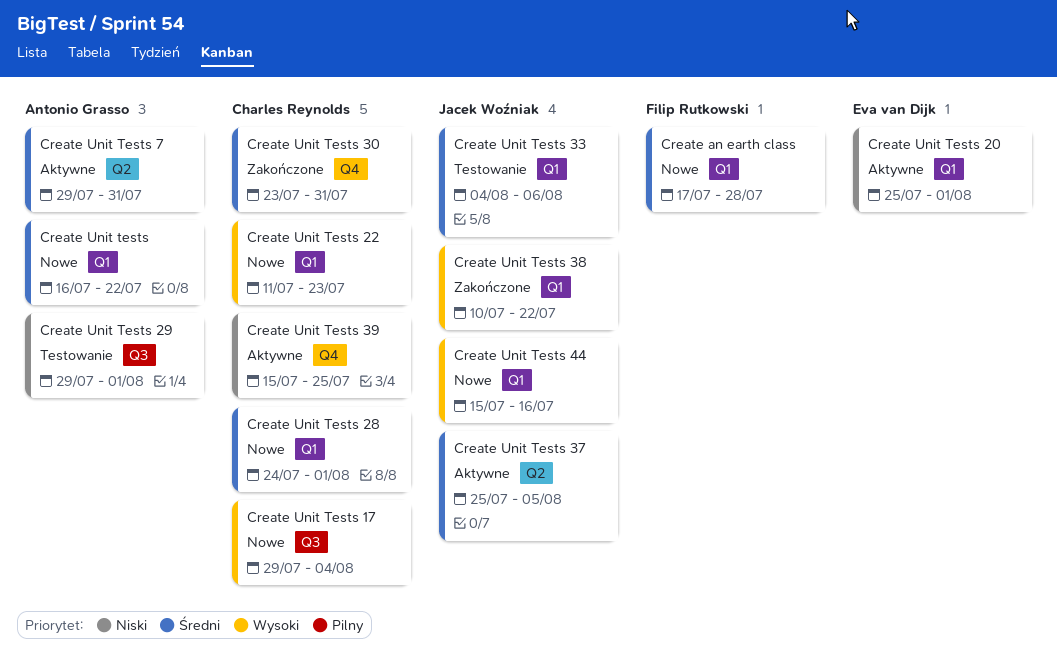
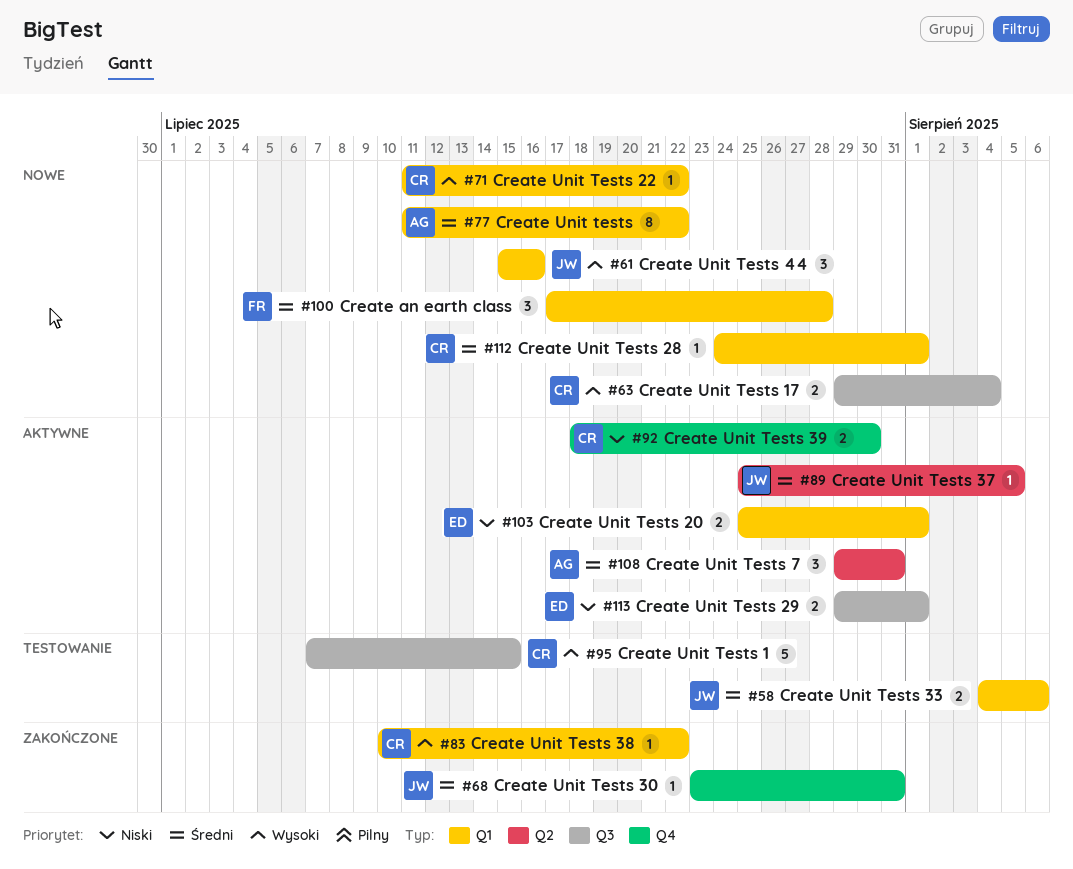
Create Unit tests, start: Jul 16 -> Jul 11
Create Unit Tests 1: none -> present
Create Unit Tests 22, due: Jul 23 -> Jul 22
Create Unit Tests 29, status: Testowanie -> Aktywne
Create Unit Tests 29, owner: Antonio Grasso -> Eva van Dijk
Create Unit Tests 30, owner: Charles Reynolds -> Jacek Woźniak
Create Unit Tests 38, owner: Jacek Woźniak -> Charles Reynolds
Create Unit Tests 39, start: Jul 15 -> Jul 18
Create Unit Tests 39, due: Jul 25 -> Jul 30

-- -- --

### Task statement
Using the listing above, work out how many lines include the word "Reynolds", and report that number alone.

### Output for this task
2